Fehrings’ claim of superior title fails because substantial evidence supports the Fehrings having actual notice of Casadys’ interest in the two acres. Record title supported the Casadys even though the recording sequence was backwards and the Fehrings’ realtor file clearly identified the two acres as belonging to the Casadys.


Contract issues reduced or limited via admissions made beginning with opening statement of counsel at trial cannot be complained about later on appeal. Pierson v. Kirkpatrick, d/b/a A-1 Home Inspection, No. 31157 (Mo. App. S.D., January 26, 2012), Barney, J.

Respondents agreed in 2005 to purchase the Walkers’ home in Springfield, then hired Appellant to perform the home inspection for $265.00, performed March 20, 2005. After closing fire-related roof and attic issues were discovered during remodeling. Count I was for negligent inspection, Count II for breach of contract in failing to find the fire-damaged attic and Count III concerned breach of a settlement agreement. Apparently the Walkers settled with Respondents prior to trial. On appeal, Appellant claims error of the court in ignoring a limitation clause in the inspection contract limiting Appellant’s contractual liability to return the $265.00 fee paid. After bench trial the court found in favor of Respondents in the amount of $5,700 plus costs. This appeal followed.

Held: Affirmed.
Regarding the limitation clause in the inspection contract, in the transcript document Appellant admitted at trial his obligation to pay for the reasonable cost of the repairs of the damage. Appellant conceded his inspection was improperly performed. In opening, Appellant’s counsel admitted the inspection was improperly done and that $3,300.00 should fix it. Therefore the limitation clause argument was rendered irrelevant beginning with the opening statement of Appellant’s counsel at trial.


Purchaser at third-offering delinquent tax sale is required to provide notice to Owner in accordance with § 140.405 and file affidavit to commence 90-day redemption so that failure precludes issuing a collector’s deed. Brock v. Caldwell, No. 31206 (Mo. App.
S.D., January 27, 2012), Lynch, J.


This was Plaintiff Brock’s (“Purchaser”) action to quiet title claimed via a Collector’s Deed after a third-offering delinquent tax sale, §§ 140.250-504, RSMo. Defendant Caldwell (“Owner”) held record title to Sikeston property (“Property”). Purchaser bid for Property and paid delinquent taxes for County Collector of $3,672.09 on August 28, 2006. Owner did not redeem and Collector Deed of Property to Purchaser was issued and recorded March 28, 2007. Purchaser demanded Owner vacate, then filed this action to quiet title and eject Owner. Trial court ruled for Owner and this appealed followed.

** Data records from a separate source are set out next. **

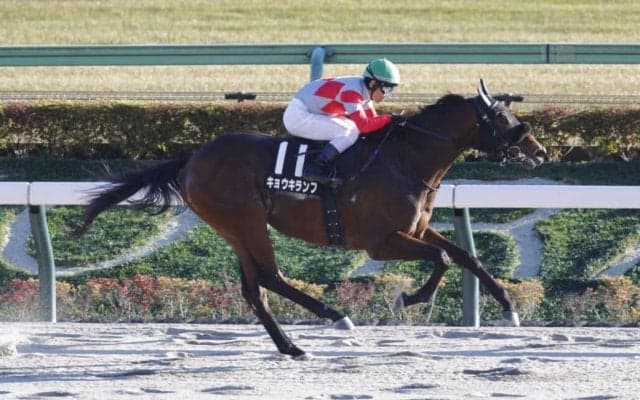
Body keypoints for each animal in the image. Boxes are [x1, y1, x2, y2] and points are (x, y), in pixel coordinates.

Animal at [76, 80, 547, 358]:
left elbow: (466, 256)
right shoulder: (381, 241)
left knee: (255, 288)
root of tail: (192, 158)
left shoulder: (414, 228)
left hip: (235, 230)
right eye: (500, 116)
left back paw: (291, 346)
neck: (405, 159)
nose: (539, 151)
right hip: (246, 222)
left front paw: (509, 309)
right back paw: (334, 316)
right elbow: (444, 259)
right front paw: (408, 299)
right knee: (270, 277)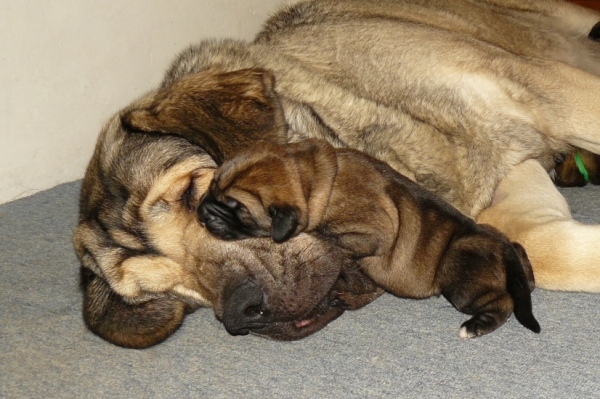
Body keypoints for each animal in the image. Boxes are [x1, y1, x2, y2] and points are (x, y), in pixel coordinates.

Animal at [199, 139, 540, 340]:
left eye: (237, 210)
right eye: (212, 186)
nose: (203, 210)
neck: (310, 177)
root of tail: (498, 245)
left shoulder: (368, 233)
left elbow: (333, 238)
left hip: (460, 279)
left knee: (502, 302)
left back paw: (476, 325)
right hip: (506, 253)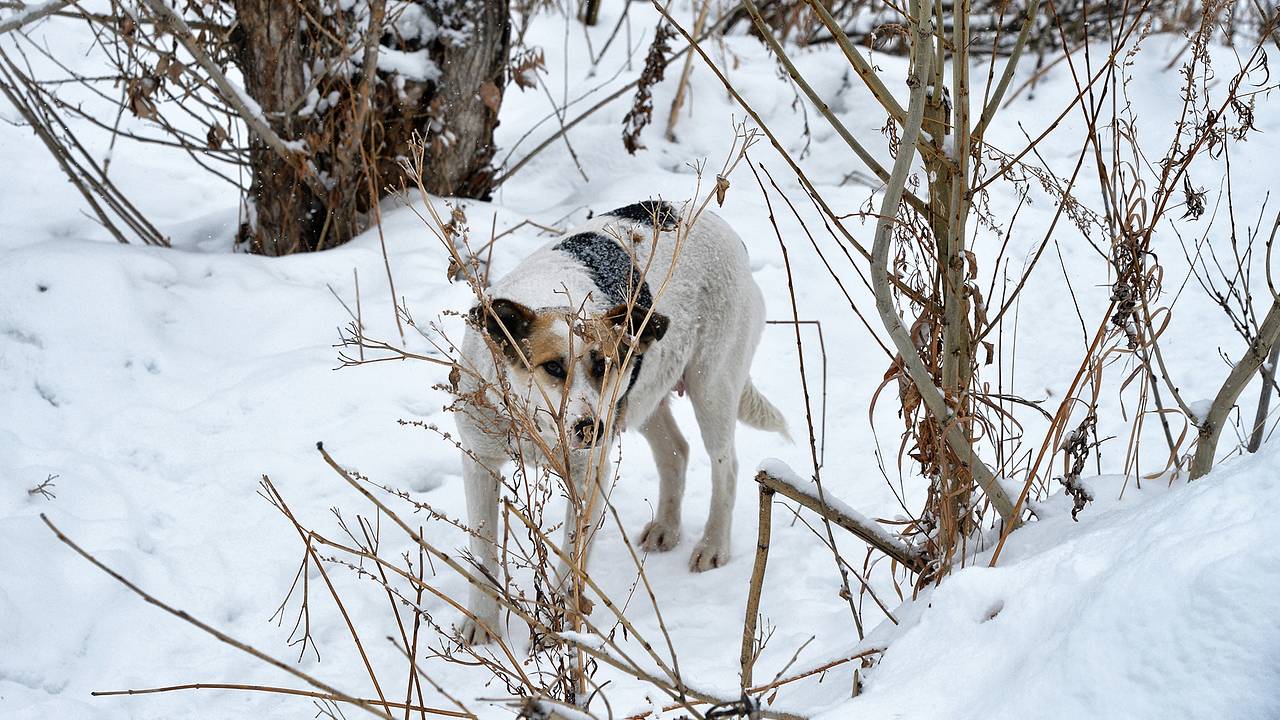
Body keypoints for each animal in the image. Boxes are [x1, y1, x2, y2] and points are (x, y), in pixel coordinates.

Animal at [455, 198, 783, 640]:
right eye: (553, 368)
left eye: (603, 365)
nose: (590, 429)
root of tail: (718, 222)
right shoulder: (480, 462)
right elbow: (484, 551)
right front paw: (483, 623)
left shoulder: (587, 475)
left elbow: (571, 563)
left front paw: (566, 630)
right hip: (642, 394)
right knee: (676, 451)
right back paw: (666, 528)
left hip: (710, 384)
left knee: (725, 465)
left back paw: (713, 545)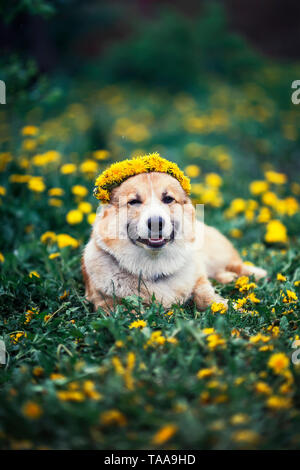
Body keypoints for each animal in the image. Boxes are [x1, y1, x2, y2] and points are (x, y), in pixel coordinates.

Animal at [81, 156, 264, 314]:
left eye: (168, 199)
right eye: (134, 202)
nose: (156, 223)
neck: (154, 266)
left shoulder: (199, 279)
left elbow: (206, 296)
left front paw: (232, 308)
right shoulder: (106, 303)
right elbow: (130, 311)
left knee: (235, 265)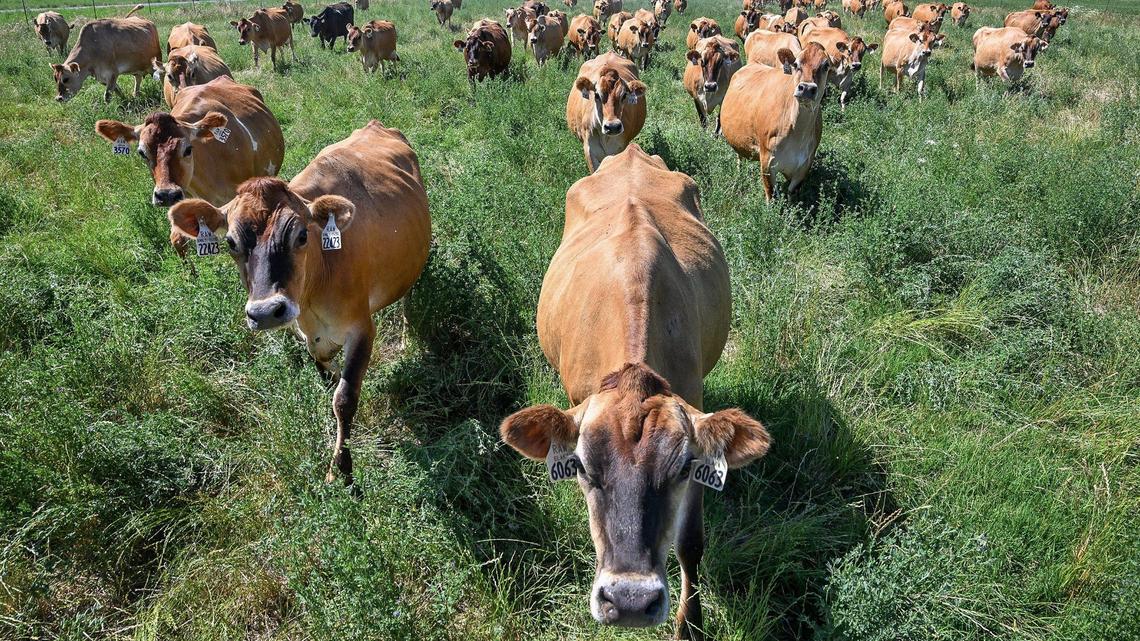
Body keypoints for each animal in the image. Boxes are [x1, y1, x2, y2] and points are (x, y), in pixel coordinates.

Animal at [166, 120, 431, 489]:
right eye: (230, 242)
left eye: (302, 235)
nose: (266, 312)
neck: (313, 293)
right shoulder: (308, 335)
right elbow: (326, 378)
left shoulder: (362, 328)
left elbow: (344, 398)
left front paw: (342, 470)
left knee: (408, 295)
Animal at [721, 42, 830, 201]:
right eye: (796, 64)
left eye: (826, 65)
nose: (806, 88)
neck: (797, 133)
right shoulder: (767, 161)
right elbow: (771, 195)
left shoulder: (804, 166)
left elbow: (792, 196)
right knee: (739, 157)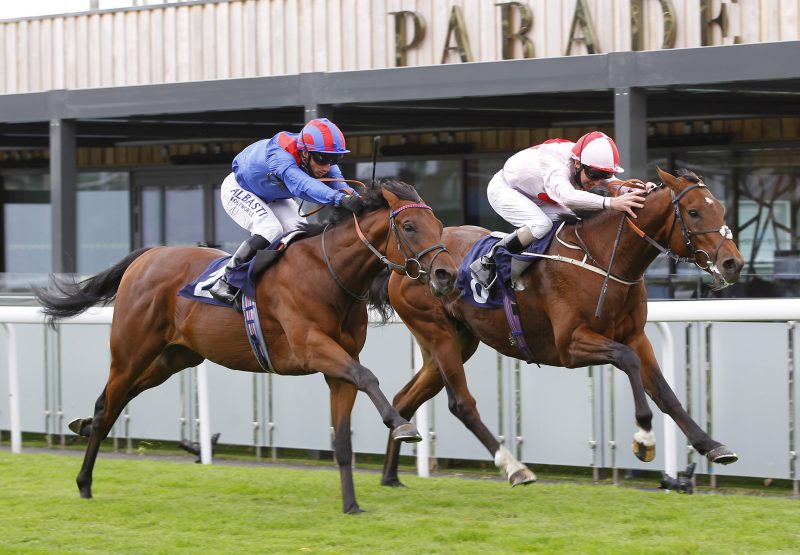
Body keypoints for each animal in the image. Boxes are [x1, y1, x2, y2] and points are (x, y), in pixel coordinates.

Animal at [32, 180, 456, 516]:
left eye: (438, 225)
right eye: (408, 225)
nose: (445, 275)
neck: (330, 273)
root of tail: (148, 254)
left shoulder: (338, 367)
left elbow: (342, 437)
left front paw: (351, 505)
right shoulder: (311, 346)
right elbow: (368, 376)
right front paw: (402, 424)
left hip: (171, 358)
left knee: (114, 401)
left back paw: (83, 426)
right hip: (131, 351)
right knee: (109, 404)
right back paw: (84, 481)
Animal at [374, 168, 744, 486]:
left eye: (720, 208)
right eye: (694, 213)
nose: (733, 263)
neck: (602, 257)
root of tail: (404, 264)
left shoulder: (636, 336)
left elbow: (666, 393)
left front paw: (712, 445)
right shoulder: (570, 345)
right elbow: (627, 360)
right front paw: (644, 437)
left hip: (457, 341)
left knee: (405, 398)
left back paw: (391, 476)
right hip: (437, 332)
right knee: (461, 404)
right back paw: (515, 468)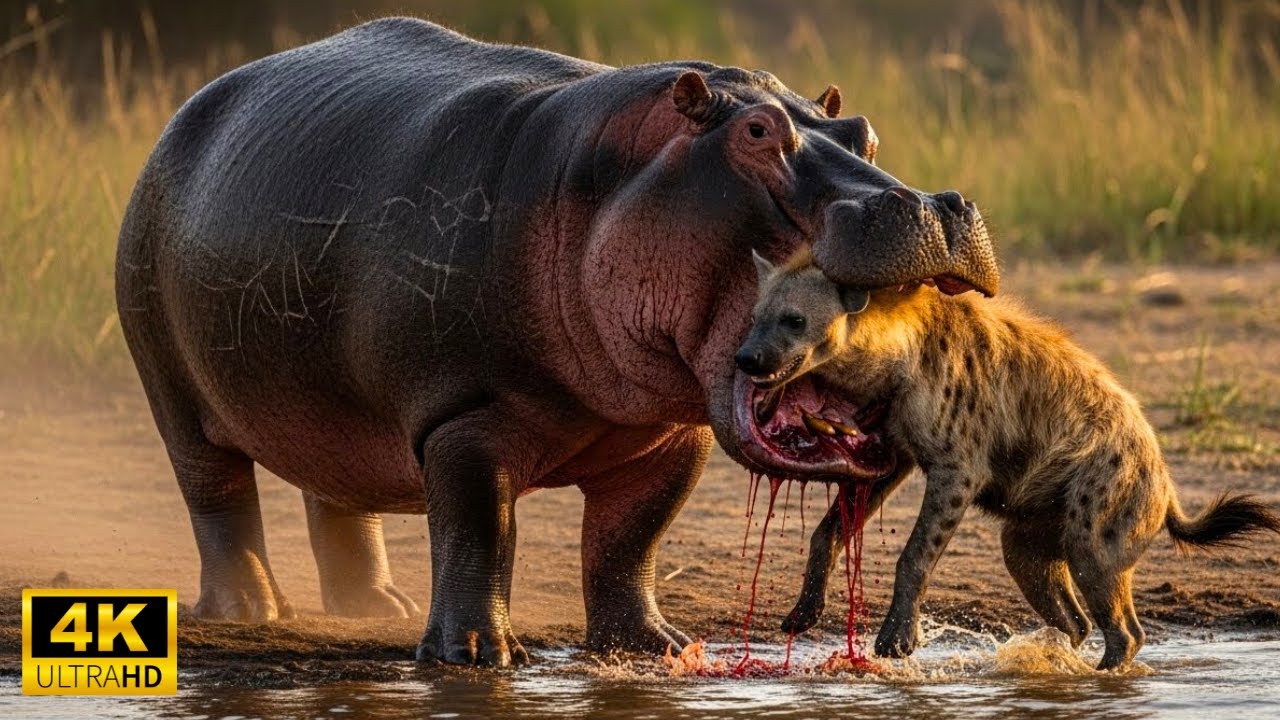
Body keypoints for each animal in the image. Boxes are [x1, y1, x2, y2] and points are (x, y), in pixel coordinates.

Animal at [115, 17, 998, 667]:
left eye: (863, 132)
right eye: (755, 132)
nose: (938, 203)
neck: (620, 170)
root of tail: (188, 111)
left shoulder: (668, 438)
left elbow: (629, 542)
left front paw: (656, 646)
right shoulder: (463, 419)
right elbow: (478, 531)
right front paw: (476, 657)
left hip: (328, 402)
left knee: (335, 492)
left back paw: (375, 607)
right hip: (171, 391)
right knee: (218, 496)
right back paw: (250, 609)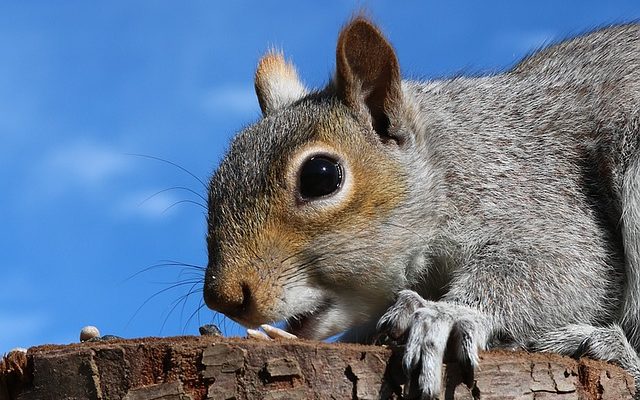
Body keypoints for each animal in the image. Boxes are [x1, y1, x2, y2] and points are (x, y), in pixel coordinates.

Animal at [204, 14, 640, 396]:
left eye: (320, 176)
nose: (223, 298)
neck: (445, 164)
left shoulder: (539, 193)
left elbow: (568, 268)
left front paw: (444, 317)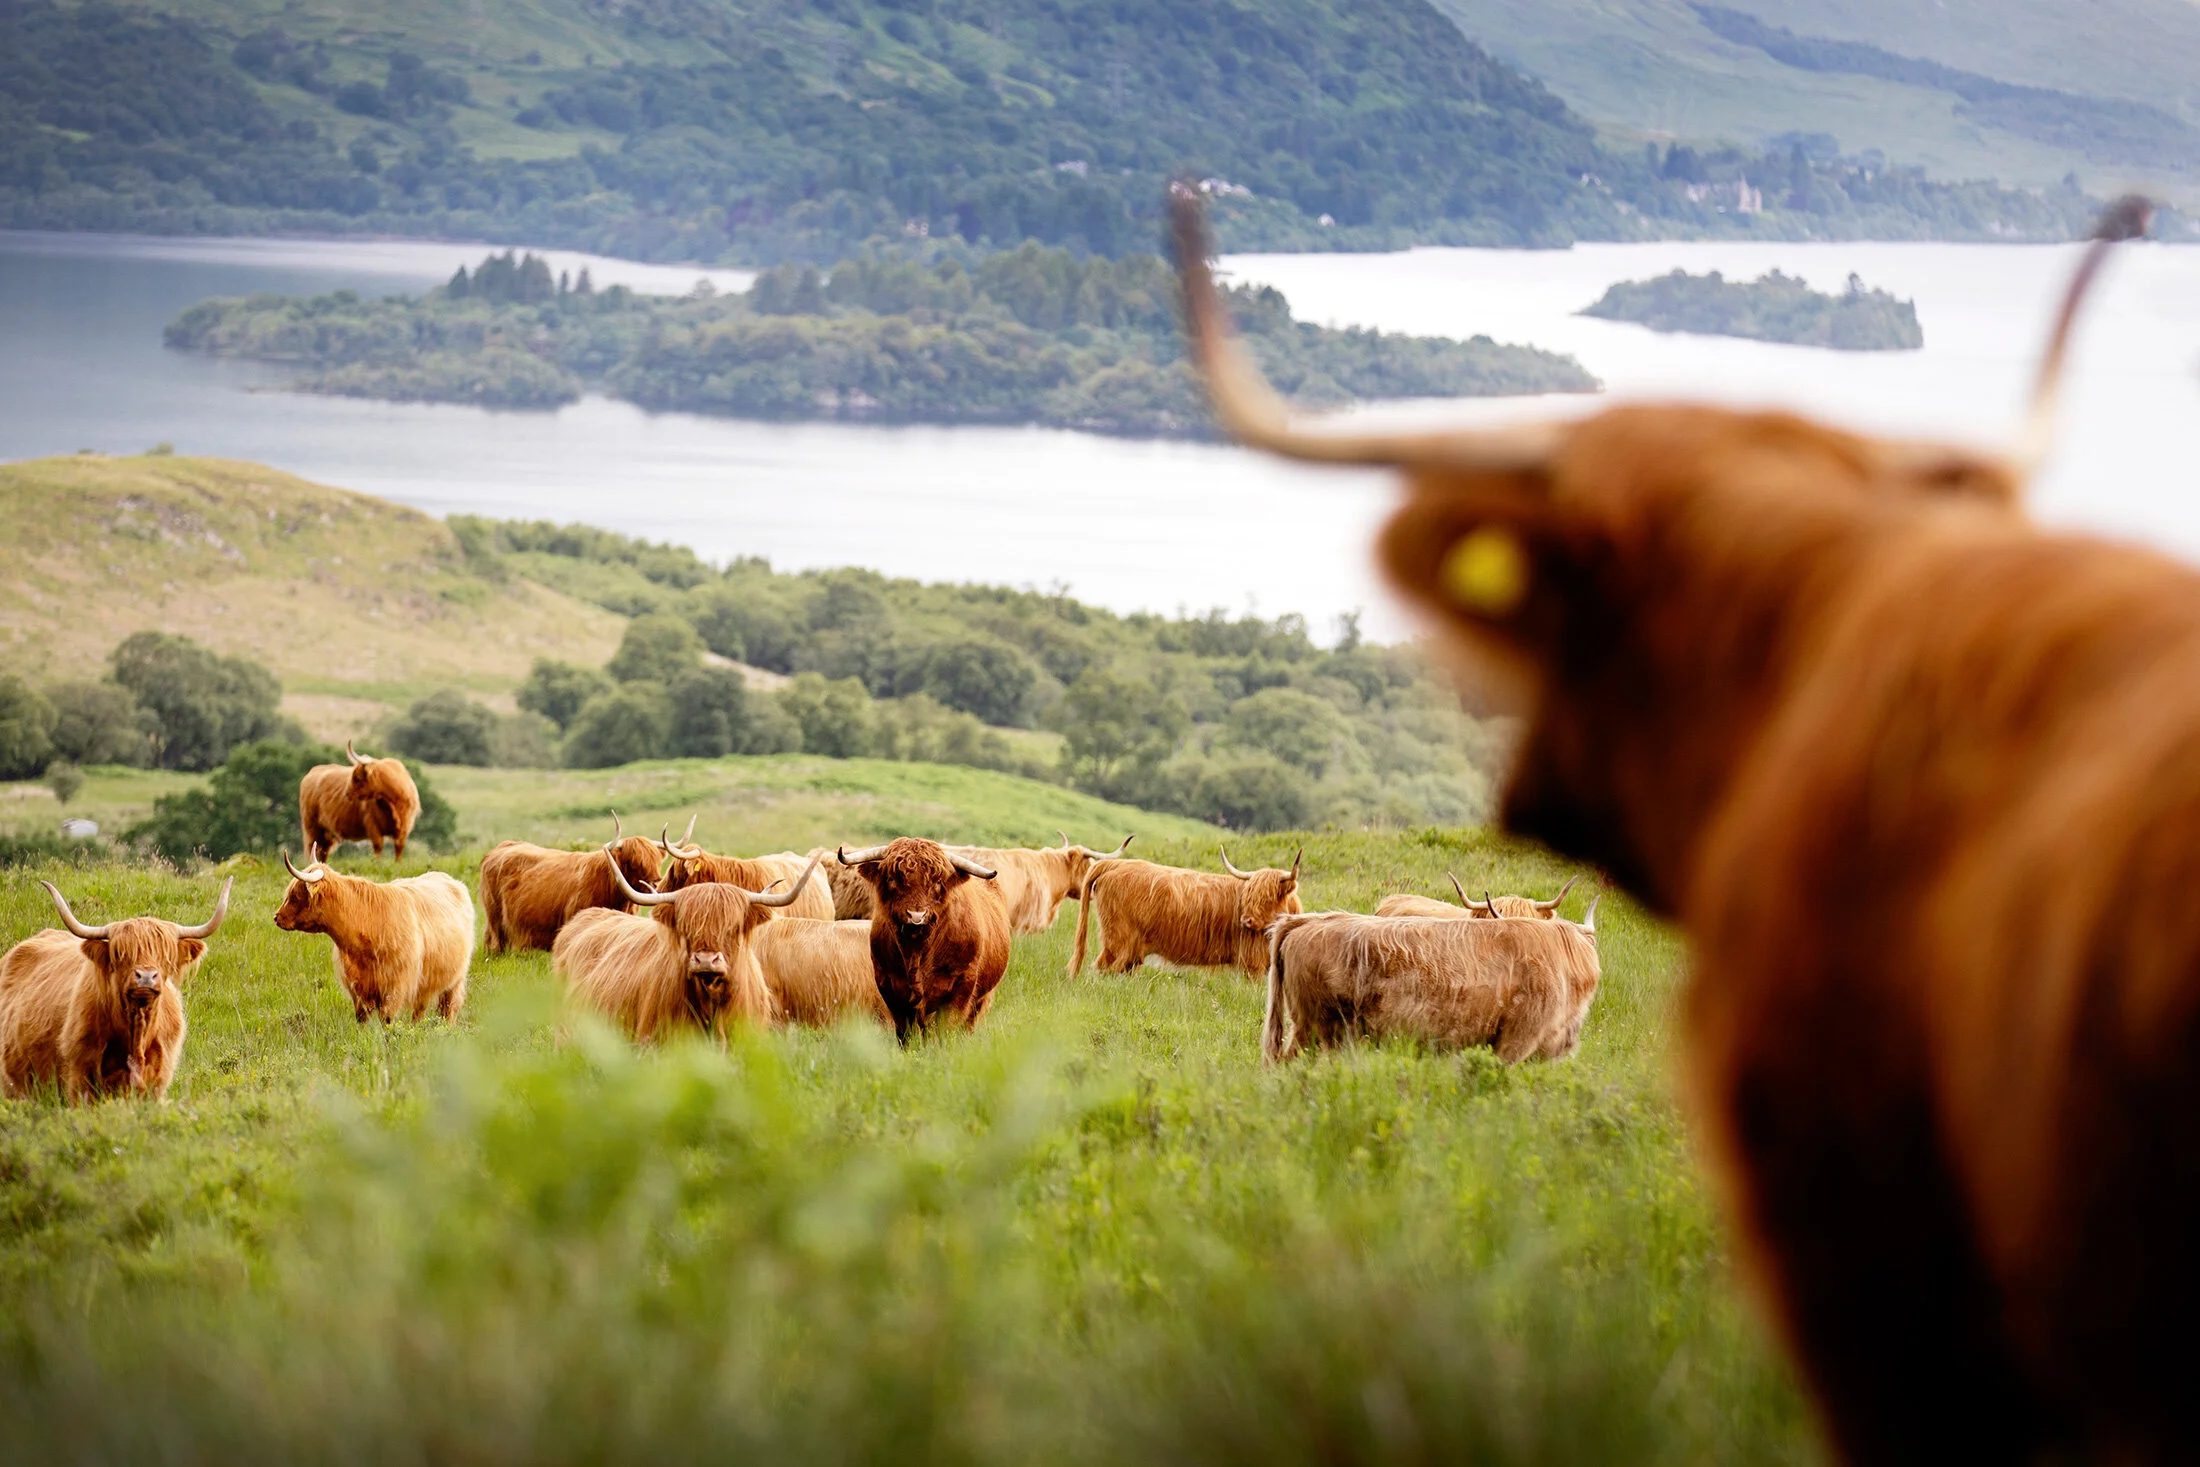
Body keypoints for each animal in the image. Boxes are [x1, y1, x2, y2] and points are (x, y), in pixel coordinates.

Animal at [0, 877, 230, 1102]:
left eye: (166, 955)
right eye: (120, 953)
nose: (146, 976)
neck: (136, 1035)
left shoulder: (157, 1081)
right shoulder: (78, 1075)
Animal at [274, 848, 473, 1022]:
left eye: (295, 895)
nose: (277, 917)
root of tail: (449, 879)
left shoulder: (394, 987)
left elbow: (387, 1022)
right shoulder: (357, 989)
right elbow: (361, 1020)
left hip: (455, 981)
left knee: (449, 1009)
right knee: (419, 1011)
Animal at [834, 838, 1010, 1042]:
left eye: (938, 881)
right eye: (892, 878)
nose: (916, 916)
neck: (916, 951)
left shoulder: (962, 985)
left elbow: (947, 1029)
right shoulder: (888, 984)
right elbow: (905, 1032)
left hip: (981, 997)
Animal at [1069, 845, 1303, 978]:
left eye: (1269, 897)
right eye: (1250, 896)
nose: (1246, 920)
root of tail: (1114, 864)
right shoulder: (1253, 963)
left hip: (1130, 952)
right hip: (1118, 941)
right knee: (1101, 968)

Held: Reversed and remanded with directions.
Dispositive was that Purchaser failed to comply with notice required by § 140.405 in that no purchaser affidavit was filed so that the 90-day redemption period was never commenced. This affidavit, when properly filed, shows of record Purchaser’s proper notice compliance and starts the 90-day redemption period, but this was not done according to Purchaser’s sworn testimony. Accordingly, Purchaser was not entitled to a collector’s deed of the property.